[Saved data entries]
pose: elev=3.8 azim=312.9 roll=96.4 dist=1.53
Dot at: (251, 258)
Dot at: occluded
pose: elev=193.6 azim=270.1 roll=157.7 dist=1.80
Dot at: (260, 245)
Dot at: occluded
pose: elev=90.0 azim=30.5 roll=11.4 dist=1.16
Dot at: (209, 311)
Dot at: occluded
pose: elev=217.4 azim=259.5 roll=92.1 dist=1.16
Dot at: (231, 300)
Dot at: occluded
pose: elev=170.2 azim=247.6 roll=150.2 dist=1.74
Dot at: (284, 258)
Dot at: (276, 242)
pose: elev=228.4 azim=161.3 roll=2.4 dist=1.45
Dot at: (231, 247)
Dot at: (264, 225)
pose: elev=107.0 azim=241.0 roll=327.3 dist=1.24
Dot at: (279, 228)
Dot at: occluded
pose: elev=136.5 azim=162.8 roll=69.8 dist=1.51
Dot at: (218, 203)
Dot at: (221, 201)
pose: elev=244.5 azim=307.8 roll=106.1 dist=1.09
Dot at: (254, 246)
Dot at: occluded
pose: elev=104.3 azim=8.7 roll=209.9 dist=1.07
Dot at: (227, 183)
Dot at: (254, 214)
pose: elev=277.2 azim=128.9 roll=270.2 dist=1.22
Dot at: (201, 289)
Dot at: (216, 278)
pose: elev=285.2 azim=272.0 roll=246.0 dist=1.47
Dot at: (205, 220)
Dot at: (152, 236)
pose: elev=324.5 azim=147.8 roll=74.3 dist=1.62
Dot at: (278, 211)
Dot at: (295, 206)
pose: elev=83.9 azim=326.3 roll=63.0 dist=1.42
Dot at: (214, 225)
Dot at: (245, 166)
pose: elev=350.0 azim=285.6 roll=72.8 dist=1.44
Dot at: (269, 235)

Exercise prompt: Arrange the lines above as a Markdown table with two columns, Row and Line, numbering each line in order and leaving out blank lines.

Solution:
| Row | Line |
|---|---|
| 1 | pose: elev=3.8 azim=312.9 roll=96.4 dist=1.53 |
| 2 | Dot at: (251, 258) |
| 3 | Dot at: occluded |
| 4 | pose: elev=193.6 azim=270.1 roll=157.7 dist=1.80 |
| 5 | Dot at: (260, 245) |
| 6 | Dot at: occluded |
| 7 | pose: elev=90.0 azim=30.5 roll=11.4 dist=1.16 |
| 8 | Dot at: (209, 311) |
| 9 | Dot at: occluded |
| 10 | pose: elev=217.4 azim=259.5 roll=92.1 dist=1.16 |
| 11 | Dot at: (231, 300) |
| 12 | Dot at: occluded |
| 13 | pose: elev=170.2 azim=247.6 roll=150.2 dist=1.74 |
| 14 | Dot at: (284, 258) |
| 15 | Dot at: (276, 242) |
| 16 | pose: elev=228.4 azim=161.3 roll=2.4 dist=1.45 |
| 17 | Dot at: (231, 247) |
| 18 | Dot at: (264, 225) |
| 19 | pose: elev=107.0 azim=241.0 roll=327.3 dist=1.24 |
| 20 | Dot at: (279, 228) |
| 21 | Dot at: occluded |
| 22 | pose: elev=136.5 azim=162.8 roll=69.8 dist=1.51 |
| 23 | Dot at: (218, 203) |
| 24 | Dot at: (221, 201) |
| 25 | pose: elev=244.5 azim=307.8 roll=106.1 dist=1.09 |
| 26 | Dot at: (254, 246) |
| 27 | Dot at: occluded |
| 28 | pose: elev=104.3 azim=8.7 roll=209.9 dist=1.07 |
| 29 | Dot at: (227, 183) |
| 30 | Dot at: (254, 214) |
| 31 | pose: elev=277.2 azim=128.9 roll=270.2 dist=1.22 |
| 32 | Dot at: (201, 289) |
| 33 | Dot at: (216, 278) |
| 34 | pose: elev=285.2 azim=272.0 roll=246.0 dist=1.47 |
| 35 | Dot at: (205, 220) |
| 36 | Dot at: (152, 236) |
| 37 | pose: elev=324.5 azim=147.8 roll=74.3 dist=1.62 |
| 38 | Dot at: (278, 211) |
| 39 | Dot at: (295, 206) |
| 40 | pose: elev=83.9 azim=326.3 roll=63.0 dist=1.42 |
| 41 | Dot at: (214, 225) |
| 42 | Dot at: (245, 166) |
| 43 | pose: elev=350.0 azim=285.6 roll=72.8 dist=1.44 |
| 44 | Dot at: (269, 235) |